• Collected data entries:
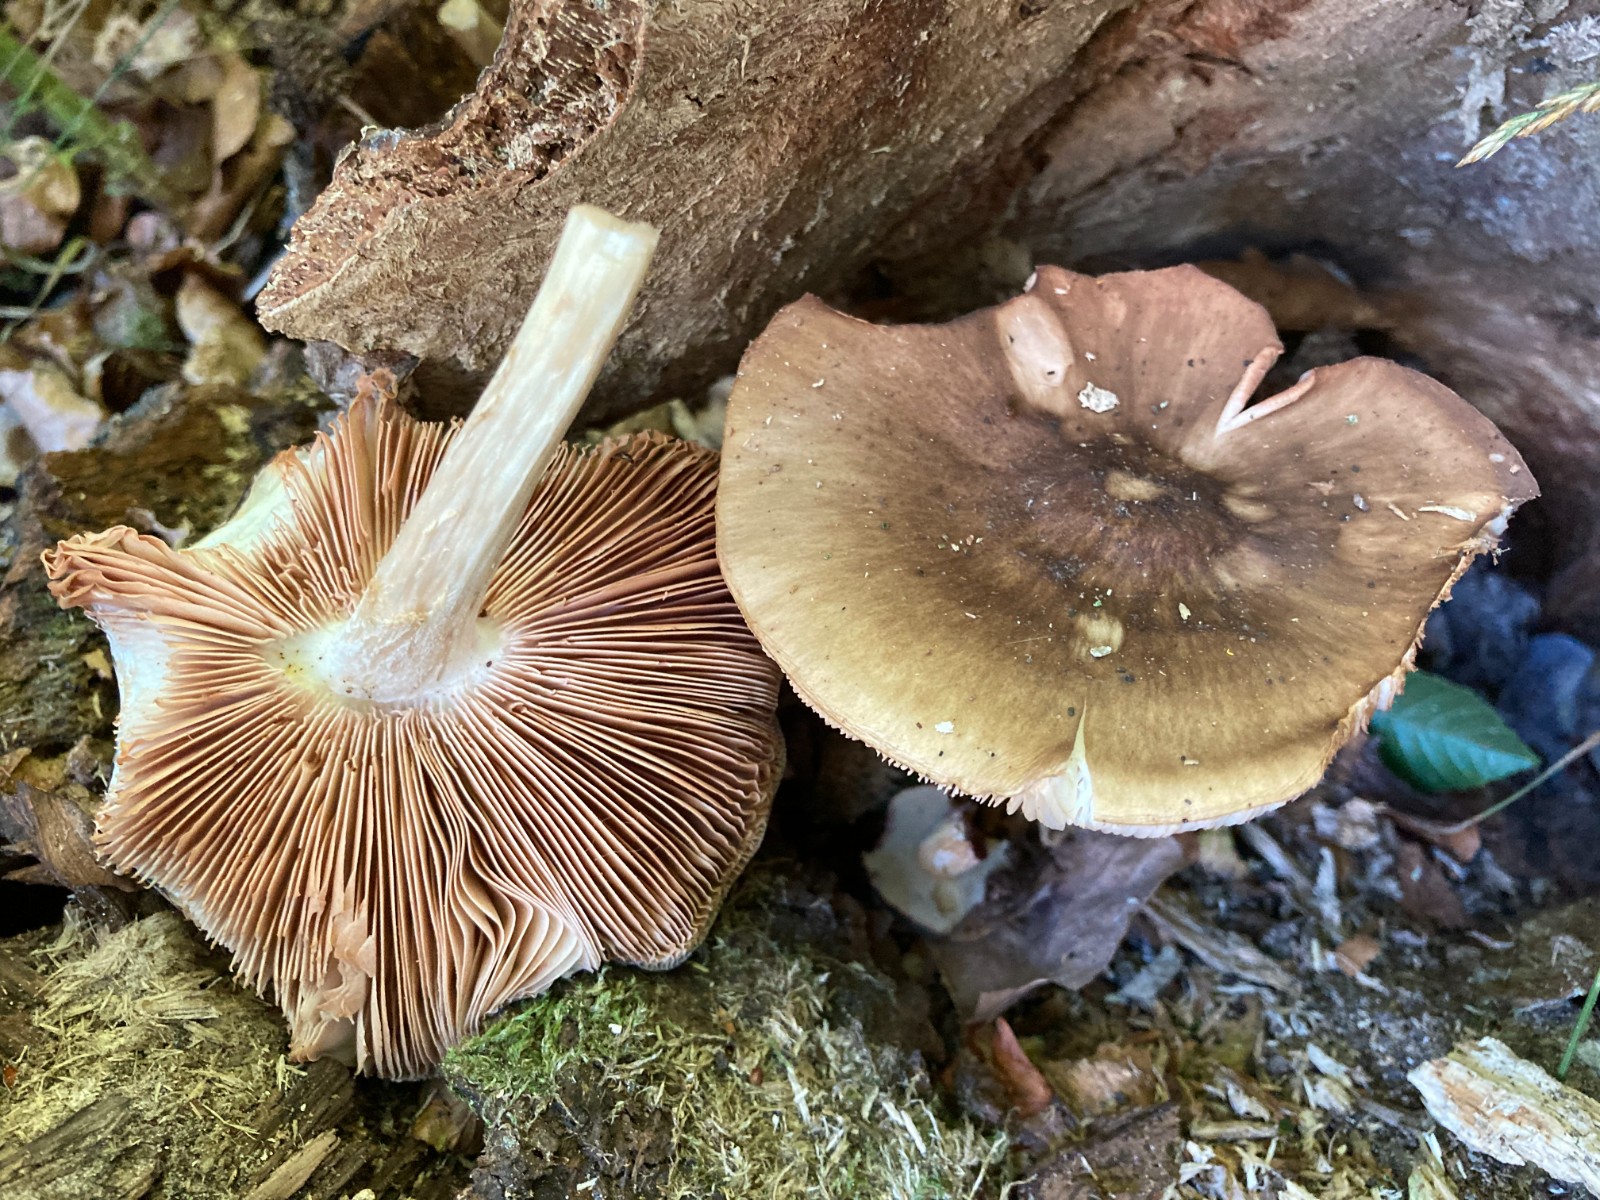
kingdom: Fungi
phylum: Basidiomycota
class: Agaricomycetes
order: Agaricales
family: Pluteaceae
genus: Pluteus
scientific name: Pluteus cervinus
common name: sodfarvet skærmhat
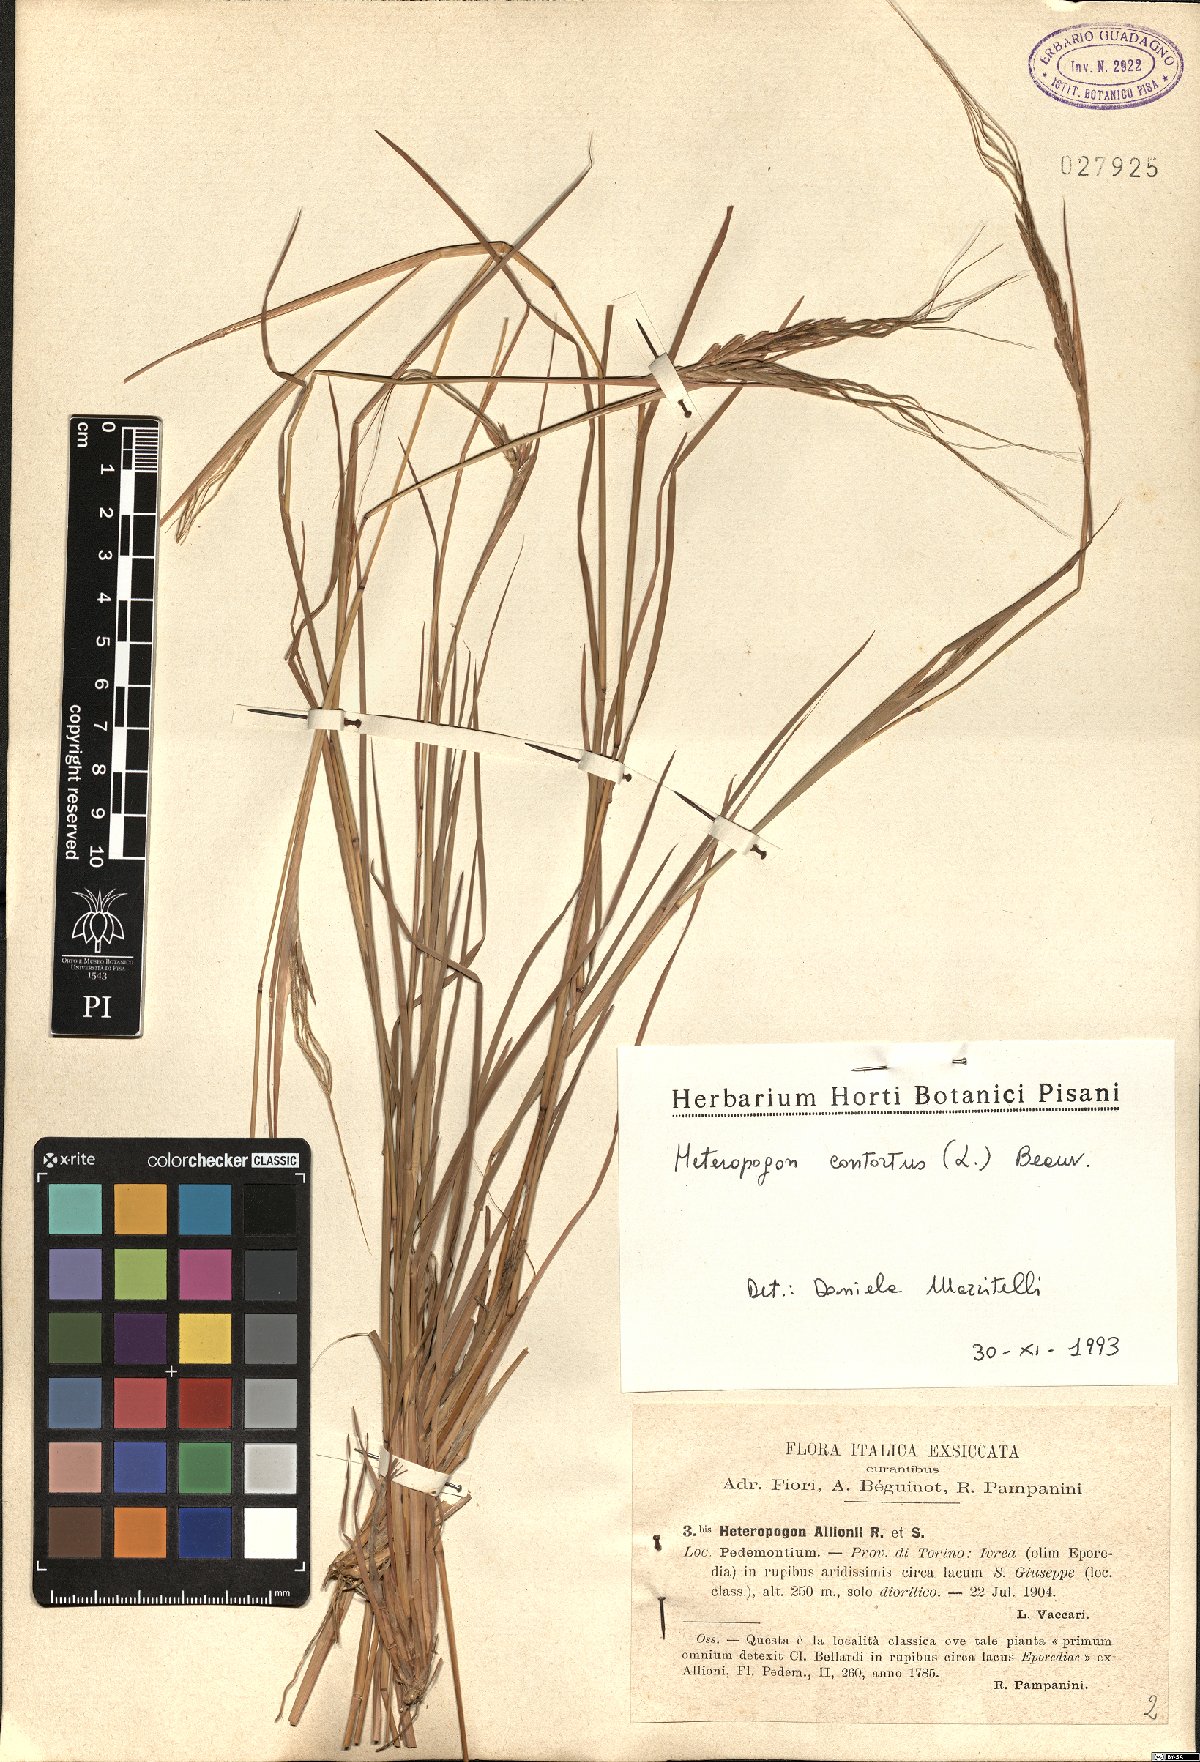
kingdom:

• Task description: Write out all the lines above again, substituting "vernacular name" for "common name" and changing nothing else. Leave the pictures out.

• Response:
kingdom: Fungi
phylum: Basidiomycota
class: Agaricomycetes
order: Agaricales
family: Pluteaceae
genus: Pluteus
scientific name: Pluteus cervinus
vernacular name: sodfarvet skærmhat
kingdom:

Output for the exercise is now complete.